--- EXTRACT ---
☆ ☆ ☆ ☆ ☆
It's...eh. It's not atrocious enough to distract me, but make no mistake, it's not good. The dialogue, like the characters that speak it, is riddled with cliché after cliché, the descriptions are OK if somewhat repetitive, and the characterization is, as I said, very one dimensional. That's the only thing I can say about it.
THE ENDING.
I'll give this to Peloquin, she built up towards this ending. There are hints dropped about all of this throughout, and it was a satisfying payoff. The only reason I wasn't surprised was because I read this at the same time as my sister, and she spoiled the ending for me. But, to be honest, this ending felt very John Edwards-esque to me. John Edwards is an American politician who, during his 2008 bid for President, had it revealed that he was cheating on his cancer-stricken wife with a woman named Rielle Hunter, and had a child with her (note: Edwards didn't initial say the kid was his, but eventually admitted to it). After his wife died, Edwards formally got together with Hunter, and they stayed together until early 2015. Now, this time, there's nothing wrong with Peloquin potentially getting inspiration from this incident, as it's not blatantly based on another book, but it does present a problem: it makes it very hard to sympathize when one of the few sympathetic characters in the book. Throughout The Innocents, I actually quite liked Maggie. Upon finding out about the true nature of her relationship with Richard, any possible liking of her vanished. It's not just because I was drawing comparisons to Rielle Hunter, who I actively can't stand; it's not because of the cheating thing; it's because of Maggie's own separate attitude about the relationship. After telling Alice about this whole thing, she acts incredibly smug about it, as if she's happy Martha died and that Maggie won. Just to be clear: Maggie acts smugly happy, like some older Regina George, that a woman died and that said death caused unbearable suffering to her teenage daughter, just because it allowed Maggie to win. Yes, the ending ties up the plot threads put out there by Peloquin, but it makes it so that the only likable main character is someone we are not supposed to like. And if you end up liking the characters the author wants you to hate, and hating the characters the author wants you to like, there's a serious problem.
OVERALL THOUGHTS.
The Innocents is thoroughly mediocre in every way. The plot is basic, the characters are cardboard cutouts, the twists are predictable, and the writing passable. The only thing stunning about this is how Lili Peloquin plagiarized one of the most iconic novels in the world and somehow got away with it.
☆ ☆ ☆ ☆ ☆
--- RECORD EXCERPTS ---
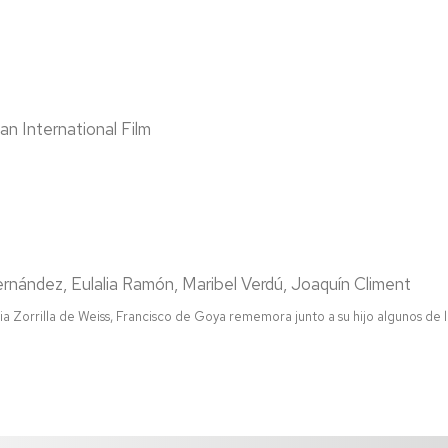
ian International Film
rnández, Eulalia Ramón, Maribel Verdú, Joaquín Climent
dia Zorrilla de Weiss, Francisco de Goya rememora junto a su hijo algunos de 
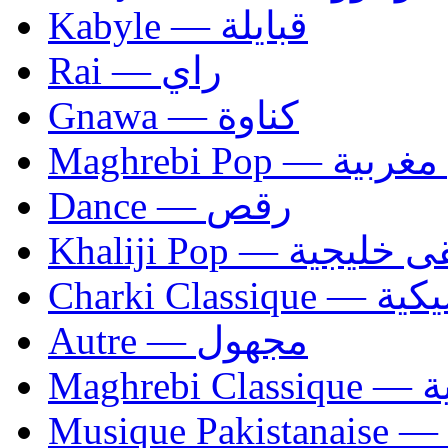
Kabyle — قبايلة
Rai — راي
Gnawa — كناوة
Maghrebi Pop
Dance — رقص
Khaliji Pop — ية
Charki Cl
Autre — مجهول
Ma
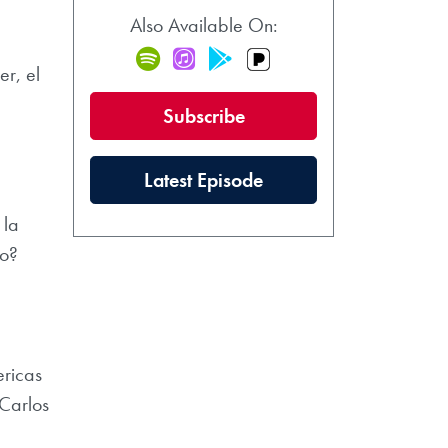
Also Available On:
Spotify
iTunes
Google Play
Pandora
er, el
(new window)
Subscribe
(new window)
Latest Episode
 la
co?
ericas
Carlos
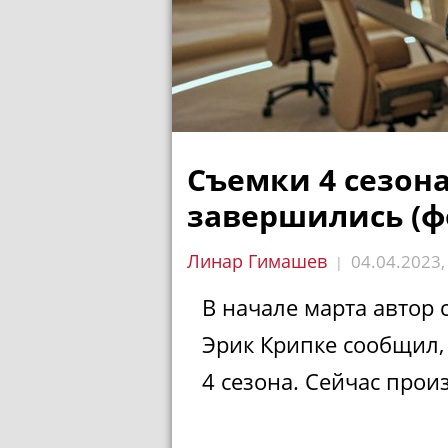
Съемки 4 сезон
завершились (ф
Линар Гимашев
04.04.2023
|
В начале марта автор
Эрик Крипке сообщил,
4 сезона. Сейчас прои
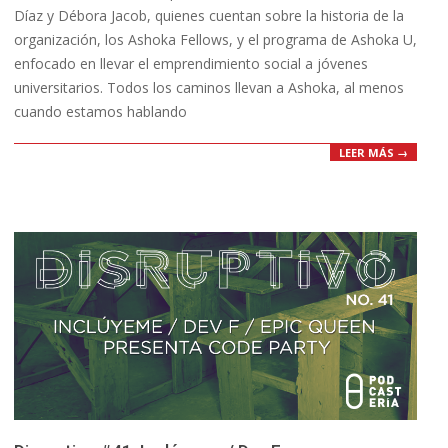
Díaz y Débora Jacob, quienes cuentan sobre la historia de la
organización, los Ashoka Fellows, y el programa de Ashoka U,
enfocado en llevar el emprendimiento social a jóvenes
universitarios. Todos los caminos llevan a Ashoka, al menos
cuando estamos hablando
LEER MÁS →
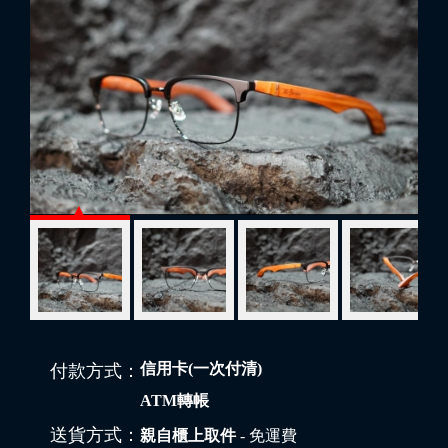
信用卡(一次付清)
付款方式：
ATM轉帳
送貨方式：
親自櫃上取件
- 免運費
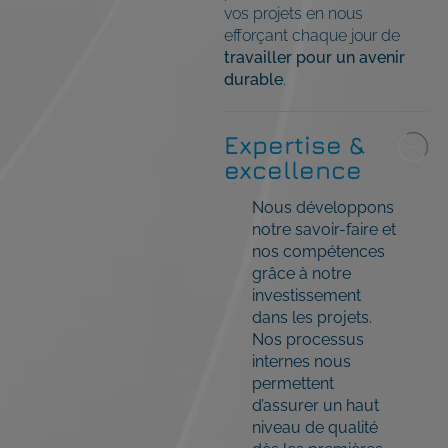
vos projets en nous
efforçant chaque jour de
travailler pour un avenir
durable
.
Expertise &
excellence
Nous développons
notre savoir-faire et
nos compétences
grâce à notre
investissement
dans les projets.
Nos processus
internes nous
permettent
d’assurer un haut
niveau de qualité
☆ ☆ ☆ ☆ ☆
--- ABOUT THIS EXERCISE ---
Copy the review of The Innocents word for word from "It's...eh. It's not" to "say about it.". The rows are separate material and have no connection to the review of The Innocents.

--- SOLUTION TO THE EXERCISE ---
It's...eh. It's not atrocious enough to distract me, but make no mistake, it's not good. The dialogue, like the characters that speak it, is riddled with cliché after cliché, the descriptions are OK if somewhat repetitive, and the characterization is, as I said, very one dimensional. That's the only thing I can say about it.